Вдоль забора трусил мальчишка худой лет двенадцати — руки в карманах, — озабоченно бубнивший под нос то ли песню, то ли стих, то ли что-то столь же еще несуразное.

— А белочку видел? — хрипло сказал Иванов, возникнув вдруг на пути у опешившего мальчишки.

Тот оглянулся. А сзади был Гальперин.

— Какую белочку? — спрашивал мальчишка.

— Белочка прыг-скок — прямо мальчику в носок, — пояснил Гальперин с гадкой своею улыбкой. — Хочешь белочку в носок? Или куда хочешь? В карман? Будешь в кармане носить?..

— Там вот, в машине белочка, — говорил Иванов. — На дороге машина, а в машине белочка. Сама вся серая, а хвостик у нее рыжий.

— Или наоборот, — Гальперин говорил, приближаясь. — Вся рыжая, а хвостик серенький. А дядя просто забыл, — хохотнул еще он. — Дядя добрый, но он все забывает.

— А знаешь, что белочки едят? Небось, не знаешь, — Иванов говорил. — Хочешь, скажу?

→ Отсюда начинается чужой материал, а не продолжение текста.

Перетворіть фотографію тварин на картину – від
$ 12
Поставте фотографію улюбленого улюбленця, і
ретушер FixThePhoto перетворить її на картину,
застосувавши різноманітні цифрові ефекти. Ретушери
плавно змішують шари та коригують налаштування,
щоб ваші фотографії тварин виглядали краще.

— Орешки да семечки, — отвечал вместо мальчишки или самого Иванова Гальперин. — Прямо с ладошки берет. Лапками берет и в ротик тащит. А еще на деревьях на зиму грибы сушит.

— Ты ведь любишь белочек? — говорил Иванов.

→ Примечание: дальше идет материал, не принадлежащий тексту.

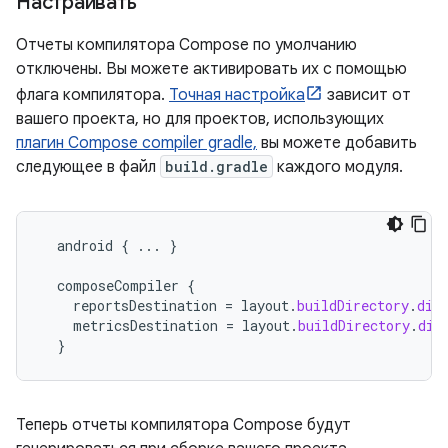
Настраивать
Отчеты компилятора Compose по умолчанию
отключены. Вы можете активировать их с помощью
флага компилятора.
Точная настройка
зависит от
вашего проекта, но для проектов, использующих
плагин Compose compiler gradle,
вы можете добавить
следующее в файл
build.gradle
каждого модуля.
android
{
...
}
composeCompiler
{
reportsDestination
=
layout
.
buildDirectory
.
dir
metricsDestination
=
layout
.
buildDirectory
.
dir
}
Теперь отчеты компилятора Compose будут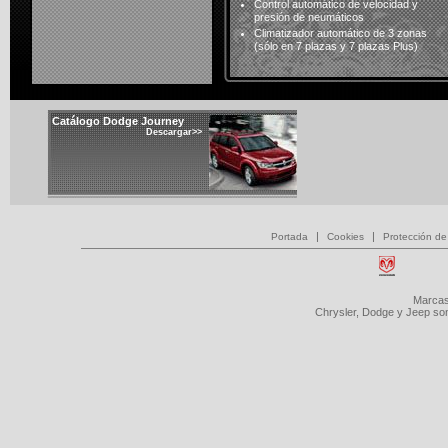
Control automático de velocidad y
presión de neumáticos
Climatizador automático de 3 zonas
(sólo en 7 plazas y 7 plazas Plus)
Catálogo Dodge Journey
Descargar>>
|
|
Portada
Cookies
Protección de
Marcas
Chrysler, Dodge y Jeep so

— И птичек, — говорил Гальперин.

— И вообще зверюшек, — говорил Иванов.

— И букашек, — говорил Гальперин.

Мальчишка рванулся, хотел по кирпичу вверх и в сторону убежать, но Гальперин толкнул, и Иванов подхватил падающего мальчишку. Тот в ужасе вцепился зубами в руку Иванова, психолог тяжелой затрещиной левой руки отбросил от себя мальчишку и перехватил его поудобнее — за горло сзади. Другой рукой своею суровой мальчишке рот зажимал, раздирая и сокрушая неокрепшие подростковые десны. Мальчишка визжал, ногами сучил, воздух носом хватал отчаянно, но все было тщетно. Гальперин отвернулся. Не видел, но все слышал. Ибо рядом стоял. Потом был еще звук, и был запах, услышал и почувствовал Гальперин. Иванов опустил тело мальчишки на кирпичи.

— Вот черт!.. — Гальперин говорил с гримасой брезгливою, глядя на мальчишку. — Все-таки обделался, сопляк. Я так и думал.

— А ты зачем сказал, что я все забываю? — сказал Иванов, утирая руки в мальчишеских слюнях и крови платком, из кармана пальто его черного вынутым.

Гальперин поежился зябко.

— А что, — говорил он, — если бы мы цель такую поставили, мы с тобой могли бы даже фольклор обогатить. Как думаешь?

— Шел бы ты с твоим фольклором вместе! — говорил Иванов по обыкновению своему грубо.